Hazelcast relies on Debezium, which in turn uses the Kafka Connect API, including Struct objects for example. Hazelcast makes conversion to Map and POJO`s easier by providing abstractions such as `RecordPart. Despite this, it’s worth knowing how some database types can or will be mapped to Java types.

Each database type has its own database type-to-struct type mappings. For specific mappings of this type, see the Debezium documentation, for example: MySQL, PostgreSQL, DB2, etc..

Common datatypes mapping.

Struct type Semantic type Java type

INT32

-

int/Integer

io.debezium.time.Date

java.time.LocalDate / java.util.Date / String yyyy-MM-dd

io.debezium.time.Time

java.time.Duration / String ISO-8601 PnDTnHnMn.nS

INT64

-

long/Long

io.debezium.time.Timestamp

java.time.Instant / String yyyy-MM-dd HH:mm:ss.SSS

io.debezium.time.MicroTimestamp

java.time.Instant / String yyyy-MM-dd HH:mm:ss.SSS

io.debezium.time.MicroTime

java.time.Duration / String ISO-8601 PnDTnHnMn.nS

io.debezium.time.NanoTimestamp

java.time.Instant / String yyyy-MM-dd HH:mm:ss.SSS

io.debezium.time.NanoTime

java.time.Duration / String ISO-8601 PnDTnHnMn.nS

FLOAT32

-

float/Float / String

FLOAT64

-

double/Double / String

BOOLEAN

-

boolean/Boolean / String

STRING

-

String

The RecordPart#value field contains Debezium’s message in a JSON format. This JSON format uses string as date representation, instead of ints, which are standard in Debezium but harder to work with.

We strongly recommend using time.precision.mode=adaptive (default).
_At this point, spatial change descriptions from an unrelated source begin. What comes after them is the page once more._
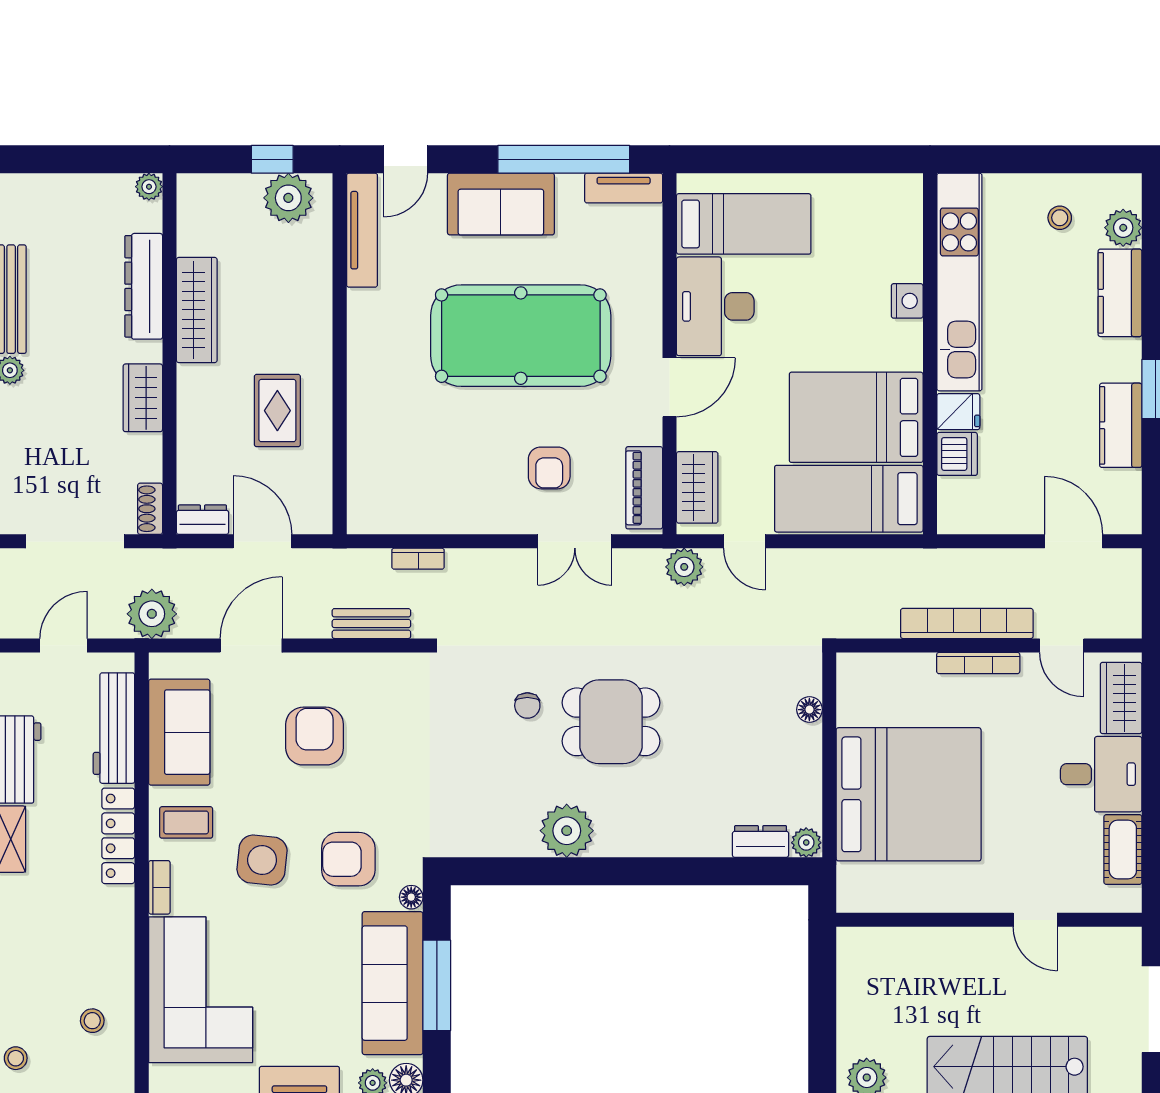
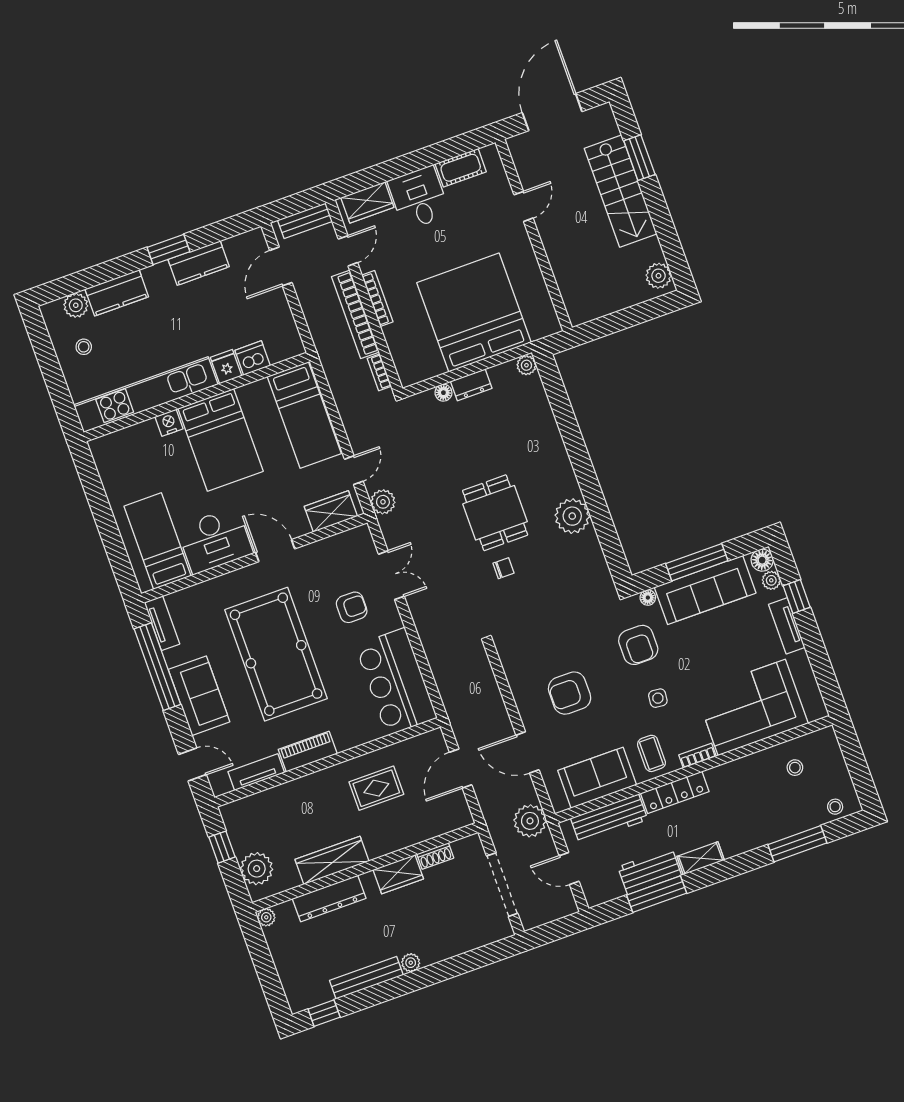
plant: (288, 198) -> (257, 869), moved
tv unit: (362, 230) -> (256, 772), width x0.71
bed: (856, 417) -> (221, 440), moved
piano: (644, 488) -> (308, 752), moved, turned 180
bar counter: (420, 494) -> (396, 682), added
shoe rack: (150, 509) -> (435, 856), moved
dresser: (202, 520) -> (460, 810), removed
bookcase: (418, 559) -> (379, 372), moved, turned 180
bench: (371, 624) -> (305, 221), moved, turned 90
dresser: (761, 841) -> (471, 385), moved, turned -90
side table: (262, 860) -> (658, 698), width x0.54, depth x0.54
Using time.precision.mode=connect uses java.util.Date to represent dates, time, etc. and is less precise.

Migration tips

Hazelcast Community Edition has a Debezium CDC connector, but it’s based on an older version of Debezium. Migration to the new connector is straightforward but be aware of the following changes:

  • You should use the com.hazelcast.enterprise.jet.cdc package instead of com.hazelcast.jet.cdc.

  • Artifact names are now hazelcast-enterprise-cdc-debezium, hazelcast-enterprise-cdc-mysql and hazelcast-enterprise-cdc-postgres (instead of hazelcast-jet-…​).

  • Debezium renamed certain terms, which we have also replicated in our code. For example, include list replaces whitelist, exclude list replaces blacklist. This means, for example, you need to use setTableIncludeList instead of setTableWhitelist. For more detail on new Debezium names, see their MySQL and PostgreSQL documentation.